◆ Exercise prompt: Your output should consist of the lines from the first line of the records below through the one with "8: (217, 204, 28.48)", exactly, minus the pictures.

[Stored data entries]
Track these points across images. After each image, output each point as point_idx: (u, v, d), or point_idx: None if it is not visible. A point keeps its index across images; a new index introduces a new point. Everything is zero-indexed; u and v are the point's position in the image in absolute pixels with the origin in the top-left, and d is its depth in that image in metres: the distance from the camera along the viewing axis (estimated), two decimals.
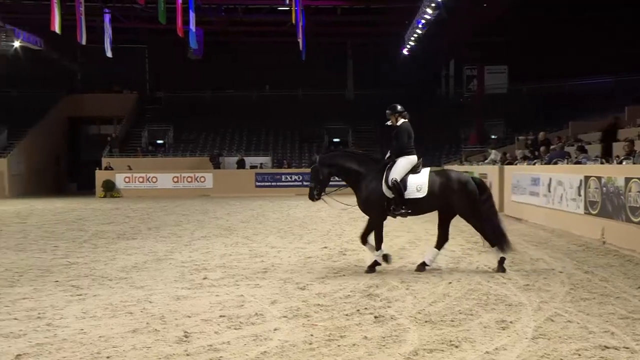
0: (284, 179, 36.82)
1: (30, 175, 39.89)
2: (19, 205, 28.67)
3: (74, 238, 15.24)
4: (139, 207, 26.91)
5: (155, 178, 36.46)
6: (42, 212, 24.50)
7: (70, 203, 30.22)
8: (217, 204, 28.48)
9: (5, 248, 13.43)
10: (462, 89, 46.66)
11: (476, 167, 26.55)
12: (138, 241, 14.54)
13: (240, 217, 20.96)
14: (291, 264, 10.99)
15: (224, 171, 37.83)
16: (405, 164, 9.99)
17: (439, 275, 9.69)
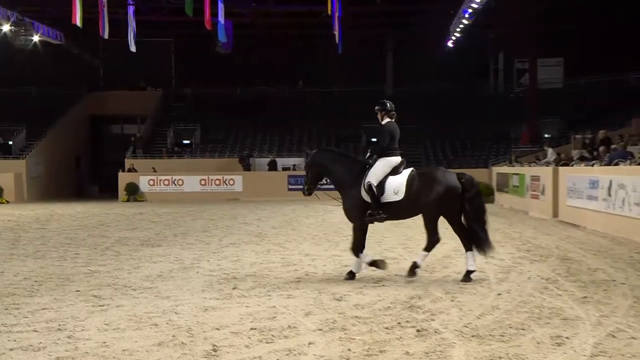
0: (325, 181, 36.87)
1: (50, 177, 40.55)
2: (38, 209, 29.20)
3: (96, 245, 15.46)
4: (164, 211, 27.20)
5: (181, 181, 36.81)
6: (62, 217, 24.90)
7: (92, 207, 30.68)
8: (247, 208, 28.64)
9: (24, 255, 13.67)
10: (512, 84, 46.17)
11: (527, 168, 26.26)
12: (163, 248, 14.69)
13: (271, 223, 21.03)
14: (326, 272, 10.99)
15: (255, 173, 38.03)
16: (384, 165, 10.19)
17: (487, 286, 9.60)
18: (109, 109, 46.81)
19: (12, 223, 22.00)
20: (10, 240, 16.50)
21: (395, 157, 10.28)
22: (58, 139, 41.92)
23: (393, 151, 10.27)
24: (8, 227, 20.55)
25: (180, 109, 46.62)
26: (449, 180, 9.93)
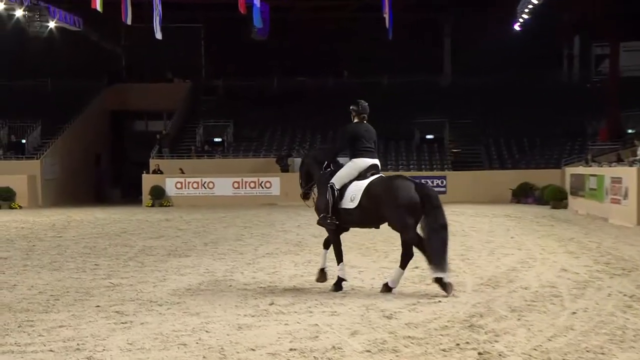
0: None
1: (67, 179, 41.16)
2: (54, 215, 29.69)
3: (118, 255, 15.67)
4: (192, 218, 27.44)
5: (212, 183, 37.13)
6: (80, 223, 25.27)
7: (113, 213, 31.09)
8: (286, 214, 28.76)
9: (39, 267, 13.90)
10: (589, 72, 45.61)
11: (607, 169, 25.83)
12: (192, 259, 14.82)
13: (313, 231, 21.06)
14: (375, 287, 10.97)
15: (294, 175, 37.90)
16: (351, 168, 10.73)
17: (560, 304, 9.48)
18: (132, 103, 47.37)
19: (25, 230, 22.42)
20: (23, 250, 16.81)
21: (363, 160, 10.75)
22: (76, 136, 42.52)
23: (362, 153, 10.74)
24: (21, 235, 20.94)
25: (210, 102, 47.02)
26: (403, 192, 10.18)
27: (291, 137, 43.49)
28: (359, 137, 10.78)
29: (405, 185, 10.30)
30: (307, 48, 47.12)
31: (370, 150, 10.82)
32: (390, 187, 10.31)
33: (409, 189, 10.24)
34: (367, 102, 11.27)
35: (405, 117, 41.95)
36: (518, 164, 38.43)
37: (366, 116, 11.08)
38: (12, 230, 22.69)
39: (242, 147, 42.34)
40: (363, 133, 10.83)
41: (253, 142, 42.71)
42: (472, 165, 38.74)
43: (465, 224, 22.57)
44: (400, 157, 40.75)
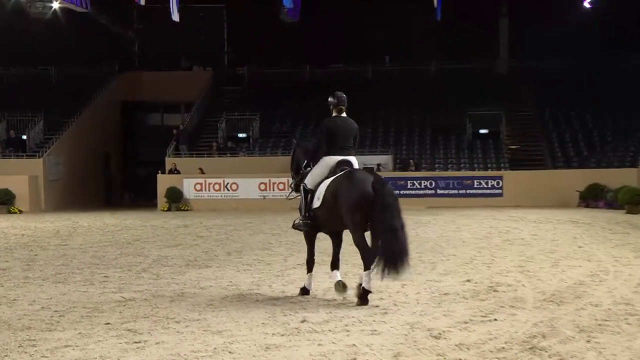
0: (410, 186, 36.80)
1: (73, 180, 41.59)
2: (59, 221, 29.98)
3: (130, 266, 15.81)
4: (214, 223, 27.55)
5: (235, 185, 37.26)
6: (87, 230, 25.54)
7: (125, 218, 31.33)
8: None
9: (42, 279, 14.05)
10: None
11: None
12: (214, 270, 14.90)
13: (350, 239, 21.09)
14: (421, 302, 10.94)
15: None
16: (322, 166, 11.47)
17: (636, 323, 9.37)
18: (146, 93, 47.72)
19: (26, 238, 22.69)
20: (24, 260, 17.00)
21: (332, 157, 11.42)
22: (83, 132, 42.93)
23: (334, 150, 11.42)
24: (22, 243, 21.19)
25: (234, 93, 47.24)
26: (355, 187, 10.70)
27: None
28: (334, 133, 11.46)
29: (361, 178, 10.78)
30: (343, 31, 47.07)
31: (344, 147, 11.46)
32: (346, 181, 10.87)
33: (363, 183, 10.70)
34: (344, 94, 11.96)
35: (455, 108, 41.79)
36: (586, 162, 38.01)
37: (344, 108, 11.76)
38: (11, 237, 22.96)
39: (269, 144, 42.41)
40: (338, 129, 11.50)
41: (282, 138, 42.73)
42: (532, 164, 38.45)
43: (525, 231, 22.43)
44: (449, 155, 40.60)
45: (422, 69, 46.45)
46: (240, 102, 45.64)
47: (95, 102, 44.66)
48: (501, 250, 17.45)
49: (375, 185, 10.69)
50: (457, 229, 23.63)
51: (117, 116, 48.15)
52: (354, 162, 11.54)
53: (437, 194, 36.34)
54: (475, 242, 19.46)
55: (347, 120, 11.72)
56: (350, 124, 11.71)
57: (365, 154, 40.09)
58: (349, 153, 11.53)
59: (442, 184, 36.52)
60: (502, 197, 35.08)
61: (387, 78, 46.98)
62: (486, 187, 35.93)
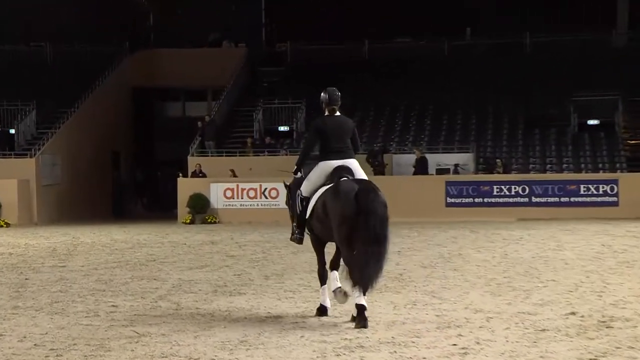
0: (497, 192, 36.57)
1: (73, 186, 41.99)
2: (55, 236, 30.25)
3: (144, 292, 15.87)
4: (248, 240, 27.62)
5: (275, 191, 37.20)
6: (91, 248, 25.70)
7: (137, 233, 31.54)
8: None
9: (34, 309, 14.12)
10: None
11: None
12: (248, 298, 14.91)
13: (419, 258, 21.03)
14: (511, 341, 10.85)
15: (390, 179, 38.04)
16: (318, 173, 12.71)
17: None
18: (164, 77, 48.00)
19: (15, 258, 22.89)
20: (12, 286, 17.11)
21: (328, 163, 12.64)
22: (85, 125, 43.33)
23: (329, 154, 12.65)
24: (9, 264, 21.39)
25: (274, 76, 47.33)
26: (341, 196, 11.90)
27: (388, 124, 43.45)
28: (326, 134, 12.69)
29: (345, 190, 11.94)
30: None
31: (339, 149, 12.70)
32: (331, 194, 12.08)
33: (347, 195, 11.84)
34: (339, 91, 13.15)
35: (557, 93, 41.44)
36: None
37: (337, 107, 12.97)
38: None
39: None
40: (331, 129, 12.71)
41: None
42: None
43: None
44: (549, 152, 40.26)
45: (515, 42, 46.02)
46: (281, 86, 45.76)
47: (100, 89, 45.03)
48: (616, 274, 17.24)
49: (358, 194, 11.80)
50: (558, 247, 23.45)
51: (127, 106, 48.49)
52: (354, 167, 12.74)
53: (531, 202, 36.08)
54: (582, 264, 19.27)
55: (340, 119, 12.96)
56: (343, 122, 12.95)
57: (439, 151, 40.02)
58: (346, 155, 12.74)
59: (538, 190, 36.18)
60: (617, 207, 34.54)
61: (467, 55, 46.74)
62: (596, 193, 35.43)
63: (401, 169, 39.13)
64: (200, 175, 38.79)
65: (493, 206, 36.10)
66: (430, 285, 16.13)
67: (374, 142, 40.98)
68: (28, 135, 41.84)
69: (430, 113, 43.50)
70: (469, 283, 16.49)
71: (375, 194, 12.11)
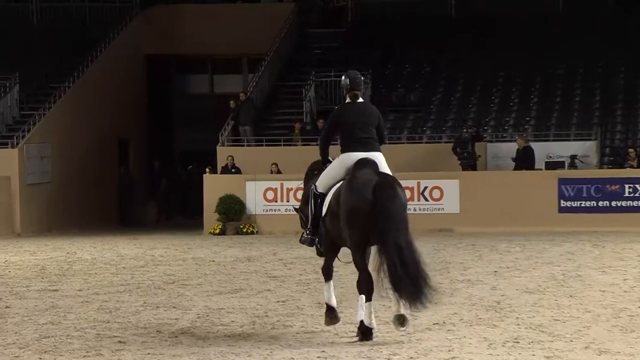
0: (629, 193, 36.26)
1: (67, 184, 42.26)
2: (44, 251, 30.53)
3: (160, 324, 16.00)
4: (296, 255, 27.59)
5: None
6: (91, 266, 25.94)
7: (151, 247, 31.78)
8: (470, 248, 29.09)
9: (18, 346, 14.24)
10: None
11: None
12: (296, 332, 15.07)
13: (523, 281, 21.04)
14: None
15: (486, 175, 38.02)
16: (337, 166, 13.98)
17: None
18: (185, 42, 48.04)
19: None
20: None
21: (350, 155, 13.84)
22: (83, 105, 43.52)
23: (351, 145, 13.87)
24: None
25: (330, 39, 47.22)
26: (353, 191, 13.23)
27: (481, 102, 43.21)
28: (348, 123, 13.93)
29: (362, 182, 13.22)
30: None
31: (364, 140, 13.90)
32: (346, 186, 13.35)
33: (363, 188, 13.13)
34: (359, 74, 14.07)
35: None
36: None
37: (359, 93, 14.23)
38: None
39: (387, 124, 42.27)
40: (353, 117, 13.93)
41: (410, 114, 42.66)
42: None
43: None
44: None
45: None
46: (339, 54, 45.69)
47: (103, 57, 45.10)
48: None
49: (376, 189, 13.02)
50: None
51: (139, 80, 48.59)
52: (380, 160, 13.86)
53: None
54: None
55: (365, 106, 14.31)
56: (368, 109, 14.22)
57: (550, 138, 39.67)
58: (371, 148, 13.90)
59: None
60: None
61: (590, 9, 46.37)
62: None
63: (499, 161, 38.88)
64: (233, 171, 38.77)
65: (624, 211, 35.76)
66: (538, 317, 16.12)
67: (463, 126, 40.72)
68: (8, 118, 41.96)
69: (538, 88, 43.16)
70: (590, 314, 16.46)
71: (394, 191, 13.21)
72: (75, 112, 42.78)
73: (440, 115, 42.62)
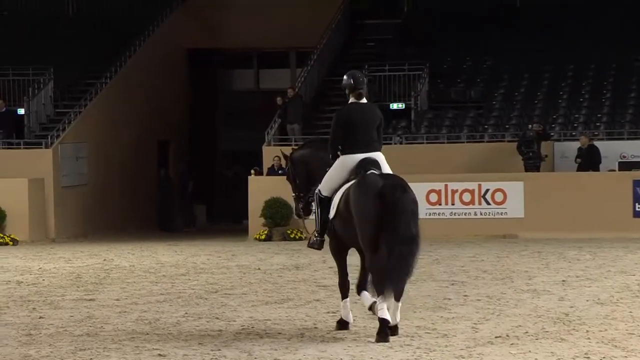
0: None
1: (103, 187, 42.47)
2: (80, 258, 30.70)
3: (202, 336, 16.02)
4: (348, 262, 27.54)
5: None
6: (129, 274, 26.05)
7: (193, 253, 31.87)
8: (536, 256, 28.94)
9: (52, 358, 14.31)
10: None
11: None
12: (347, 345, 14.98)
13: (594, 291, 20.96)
14: None
15: (553, 176, 37.90)
16: (339, 168, 15.28)
17: None
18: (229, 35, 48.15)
19: (25, 289, 23.25)
20: (22, 327, 17.35)
21: (352, 156, 15.14)
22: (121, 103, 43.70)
23: (353, 146, 15.15)
24: (18, 297, 21.73)
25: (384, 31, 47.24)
26: (362, 193, 14.55)
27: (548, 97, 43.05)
28: (350, 124, 15.19)
29: (371, 183, 14.54)
30: None
31: (365, 141, 15.19)
32: (356, 188, 14.61)
33: (372, 189, 14.40)
34: (360, 72, 15.36)
35: None
36: None
37: (363, 92, 15.49)
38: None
39: (445, 121, 42.28)
40: (356, 119, 15.21)
41: (470, 110, 42.58)
42: None
43: None
44: None
45: None
46: (394, 46, 45.69)
47: (142, 52, 45.30)
48: None
49: (384, 190, 14.34)
50: None
51: (180, 75, 48.69)
52: (381, 161, 15.14)
53: None
54: None
55: (368, 107, 15.48)
56: (372, 110, 15.46)
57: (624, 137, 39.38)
58: (373, 149, 15.15)
59: None
60: None
61: None
62: None
63: (568, 162, 38.57)
64: (280, 173, 38.66)
65: None
66: (611, 331, 16.04)
67: (528, 123, 40.53)
68: (42, 116, 42.04)
69: (611, 82, 42.93)
70: None
71: (403, 189, 14.57)
72: (113, 110, 42.94)
73: (503, 112, 42.49)
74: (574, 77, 43.50)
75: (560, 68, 43.78)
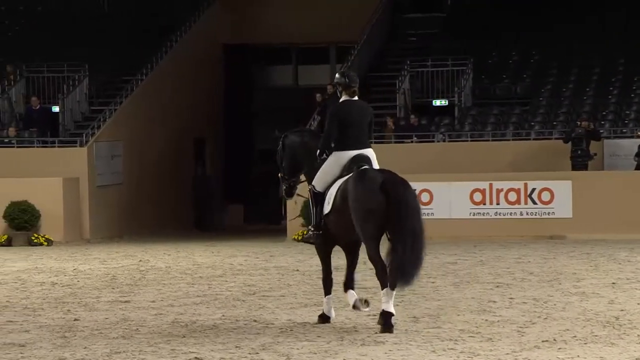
0: None
1: (139, 186, 42.68)
2: (115, 258, 30.86)
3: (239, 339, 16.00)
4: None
5: (428, 193, 37.12)
6: (164, 275, 26.16)
7: (230, 254, 31.96)
8: (585, 257, 28.86)
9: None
10: None
11: None
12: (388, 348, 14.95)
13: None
14: None
15: (604, 175, 37.74)
16: (333, 164, 16.13)
17: None
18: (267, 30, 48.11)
19: (58, 290, 23.39)
20: (57, 329, 17.44)
21: (344, 153, 16.03)
22: (157, 101, 43.88)
23: (345, 143, 16.05)
24: (52, 298, 21.83)
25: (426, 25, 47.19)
26: (364, 188, 15.33)
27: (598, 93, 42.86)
28: (345, 121, 16.10)
29: (372, 178, 15.36)
30: None
31: (357, 138, 16.11)
32: (355, 182, 15.34)
33: (373, 184, 15.22)
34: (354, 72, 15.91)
35: None
36: None
37: (356, 89, 16.50)
38: (33, 288, 23.69)
39: (490, 118, 42.20)
40: (349, 116, 16.16)
41: (515, 107, 42.47)
42: None
43: None
44: None
45: None
46: (437, 41, 45.63)
47: (177, 48, 45.40)
48: None
49: (386, 186, 15.14)
50: None
51: (216, 71, 48.74)
52: (372, 157, 16.06)
53: None
54: None
55: (360, 105, 16.47)
56: (364, 108, 16.49)
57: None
58: (364, 146, 16.12)
59: None
60: None
61: None
62: None
63: (618, 161, 38.38)
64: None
65: None
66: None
67: (576, 120, 40.40)
68: (77, 114, 42.21)
69: None
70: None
71: (404, 184, 15.39)
72: (148, 108, 43.11)
73: (551, 109, 42.37)
74: (625, 72, 43.33)
75: (610, 62, 43.63)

◆ Final answer:
Track these points across images. After each image, output each point as point_idx: (u, v, d), or point_idx: None if it is not visible. A point keeps its index across images; a new index introduces a new point. Everything is zero-indexed; u and v are the point's position in the image in absolute pixels with the origin in the top-left, and d is its depth in that image in metres: the distance from the camera along the viewing axis (estimated), two decimals.
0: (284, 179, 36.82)
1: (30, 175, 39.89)
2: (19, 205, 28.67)
3: (74, 238, 15.24)
4: (139, 207, 26.91)
5: (155, 178, 36.46)
6: (42, 212, 24.50)
7: (70, 203, 30.22)
8: (217, 204, 28.48)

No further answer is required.